National Centre in HIV Epidemiology and Clinical Research, University of NSW director Professor David Cooper welcomed the treatment and urged drug companies to continue combination medicine development.

“It’s about making things simpler for patients. In the mid-’90s, patients were taking up to 20 pills a day. Now it’s very much simplified and they’re able to take one pill, once a day,” Cooper told Southern Star.

“It’s about simplification and if you’re going to be on a drug for life, then taking one pill a night, just before you go to bed, is helpful.”
HIV patients on the three specific doses included in the ATRIPLA tablet will now be able to take one pill daily, instead of the usual two.
“This [treatment] is one of the most common. There are lots of other combinations we use [to treat HIV] that we don’t have the advantage of co-formulation, and it’d be really good if other drug companies got together and tried to co-formulate [others],” Cooper said.

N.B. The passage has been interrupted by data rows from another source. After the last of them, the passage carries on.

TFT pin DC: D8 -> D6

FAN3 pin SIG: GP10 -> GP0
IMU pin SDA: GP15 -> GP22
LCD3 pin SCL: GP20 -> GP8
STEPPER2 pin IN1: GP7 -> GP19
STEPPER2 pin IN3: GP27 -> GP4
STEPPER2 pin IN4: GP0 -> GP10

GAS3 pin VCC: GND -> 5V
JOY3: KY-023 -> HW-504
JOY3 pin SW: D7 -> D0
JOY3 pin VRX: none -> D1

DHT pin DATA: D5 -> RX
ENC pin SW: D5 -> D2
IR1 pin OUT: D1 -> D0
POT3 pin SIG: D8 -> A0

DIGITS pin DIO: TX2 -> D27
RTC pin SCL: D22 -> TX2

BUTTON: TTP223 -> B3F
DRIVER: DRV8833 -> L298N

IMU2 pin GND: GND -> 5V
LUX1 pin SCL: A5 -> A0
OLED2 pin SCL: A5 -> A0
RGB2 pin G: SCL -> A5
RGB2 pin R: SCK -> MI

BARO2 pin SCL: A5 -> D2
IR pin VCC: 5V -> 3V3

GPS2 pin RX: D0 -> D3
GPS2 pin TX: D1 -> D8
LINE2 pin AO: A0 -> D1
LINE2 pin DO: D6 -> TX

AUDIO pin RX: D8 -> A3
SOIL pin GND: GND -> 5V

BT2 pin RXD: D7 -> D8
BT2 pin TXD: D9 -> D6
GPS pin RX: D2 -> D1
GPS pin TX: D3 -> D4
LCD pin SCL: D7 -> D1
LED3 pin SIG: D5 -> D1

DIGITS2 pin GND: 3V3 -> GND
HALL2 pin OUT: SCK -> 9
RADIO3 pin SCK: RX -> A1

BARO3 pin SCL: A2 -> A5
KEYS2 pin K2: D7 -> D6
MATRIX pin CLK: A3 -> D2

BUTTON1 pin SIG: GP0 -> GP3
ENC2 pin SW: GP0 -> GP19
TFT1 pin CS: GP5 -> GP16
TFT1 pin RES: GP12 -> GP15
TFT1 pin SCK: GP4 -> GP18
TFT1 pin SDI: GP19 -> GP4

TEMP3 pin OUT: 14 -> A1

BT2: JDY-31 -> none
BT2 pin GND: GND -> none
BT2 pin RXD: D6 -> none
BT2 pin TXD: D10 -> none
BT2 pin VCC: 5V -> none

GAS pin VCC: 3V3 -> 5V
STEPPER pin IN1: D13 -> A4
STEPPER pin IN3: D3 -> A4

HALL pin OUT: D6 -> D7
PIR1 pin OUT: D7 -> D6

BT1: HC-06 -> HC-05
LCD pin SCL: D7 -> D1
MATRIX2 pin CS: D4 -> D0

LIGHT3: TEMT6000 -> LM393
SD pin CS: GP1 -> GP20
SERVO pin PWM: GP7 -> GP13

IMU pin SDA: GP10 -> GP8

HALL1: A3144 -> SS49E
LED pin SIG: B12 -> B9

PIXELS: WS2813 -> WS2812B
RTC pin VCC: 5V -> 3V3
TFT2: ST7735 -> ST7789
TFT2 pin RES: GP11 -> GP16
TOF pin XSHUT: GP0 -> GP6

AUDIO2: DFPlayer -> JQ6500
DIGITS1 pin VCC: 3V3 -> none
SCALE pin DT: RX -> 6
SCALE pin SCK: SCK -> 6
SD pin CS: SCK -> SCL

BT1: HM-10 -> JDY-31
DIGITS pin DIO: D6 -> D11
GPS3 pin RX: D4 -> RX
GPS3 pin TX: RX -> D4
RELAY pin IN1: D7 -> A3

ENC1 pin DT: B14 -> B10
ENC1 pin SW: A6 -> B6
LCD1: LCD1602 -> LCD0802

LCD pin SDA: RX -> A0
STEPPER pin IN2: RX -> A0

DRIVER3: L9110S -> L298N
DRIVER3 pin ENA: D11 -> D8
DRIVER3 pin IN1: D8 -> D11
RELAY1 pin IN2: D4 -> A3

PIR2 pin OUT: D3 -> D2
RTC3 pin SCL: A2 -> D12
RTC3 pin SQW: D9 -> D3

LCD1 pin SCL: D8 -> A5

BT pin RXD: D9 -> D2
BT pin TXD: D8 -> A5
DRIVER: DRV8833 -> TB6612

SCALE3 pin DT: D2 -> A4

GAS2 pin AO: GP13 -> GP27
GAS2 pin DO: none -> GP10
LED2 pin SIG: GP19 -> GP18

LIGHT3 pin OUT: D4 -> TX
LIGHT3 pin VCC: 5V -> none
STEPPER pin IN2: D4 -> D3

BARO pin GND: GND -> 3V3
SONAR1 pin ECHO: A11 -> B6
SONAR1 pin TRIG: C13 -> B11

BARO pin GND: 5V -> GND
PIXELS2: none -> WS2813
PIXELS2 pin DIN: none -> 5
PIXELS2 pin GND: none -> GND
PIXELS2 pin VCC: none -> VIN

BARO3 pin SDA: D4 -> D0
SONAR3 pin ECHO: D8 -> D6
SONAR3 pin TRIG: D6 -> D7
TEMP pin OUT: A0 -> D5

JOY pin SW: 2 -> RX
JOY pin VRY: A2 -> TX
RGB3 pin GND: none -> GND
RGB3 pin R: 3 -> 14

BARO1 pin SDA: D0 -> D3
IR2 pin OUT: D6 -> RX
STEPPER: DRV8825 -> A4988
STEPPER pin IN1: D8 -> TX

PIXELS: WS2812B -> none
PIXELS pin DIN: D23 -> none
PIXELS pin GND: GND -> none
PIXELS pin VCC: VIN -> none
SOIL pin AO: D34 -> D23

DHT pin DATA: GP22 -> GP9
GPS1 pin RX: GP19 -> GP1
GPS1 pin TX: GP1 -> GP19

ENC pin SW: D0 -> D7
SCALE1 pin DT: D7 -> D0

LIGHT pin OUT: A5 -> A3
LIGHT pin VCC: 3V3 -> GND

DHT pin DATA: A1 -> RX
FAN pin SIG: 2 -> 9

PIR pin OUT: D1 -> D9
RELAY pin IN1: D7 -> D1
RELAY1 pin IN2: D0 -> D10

The treatment has been available for three years in the US, however, a legal wrangle between pharmaceutical companies Gilead and Merck over who would market the new drug — and delays gaining approval from the Therapeutic Goods Administration and Pharmaceutical Benefits Advisory Committee — delayed its introduction to Australia.

The good news for HIV patients currently on the two tablet treatment is monthly doses with a single pill come at the lower cost of a single PBS script of $32.90 or $5.30 for concession card holders, amounting to a saving of $400 a year, or $63.60 for those covered by Medicare.
National Association of People Living with HIV/AIDS health treatments and research senior coordinator Peter Canavan said the development will greatly improve treatment options for people living with HIV.

“Treatments have improved, companies have listened to what people with HIV have had to say about difficulties in terms of making it easy to adhere to the treatment,” Canavan told Sydney Star Observer.

“Now combin[ing] three treatments into one, there is efficacy, side effects are known and are largely manageable for most.”
Canavan said the change will have a big impact on the finances of people living with HIV who find it hard to make ends meet.
“We know 31 percent of people living with HIV live below the poverty line,” he said.

“It does cut the amount people will have to pay. This is really important on the impact on people’s lives.”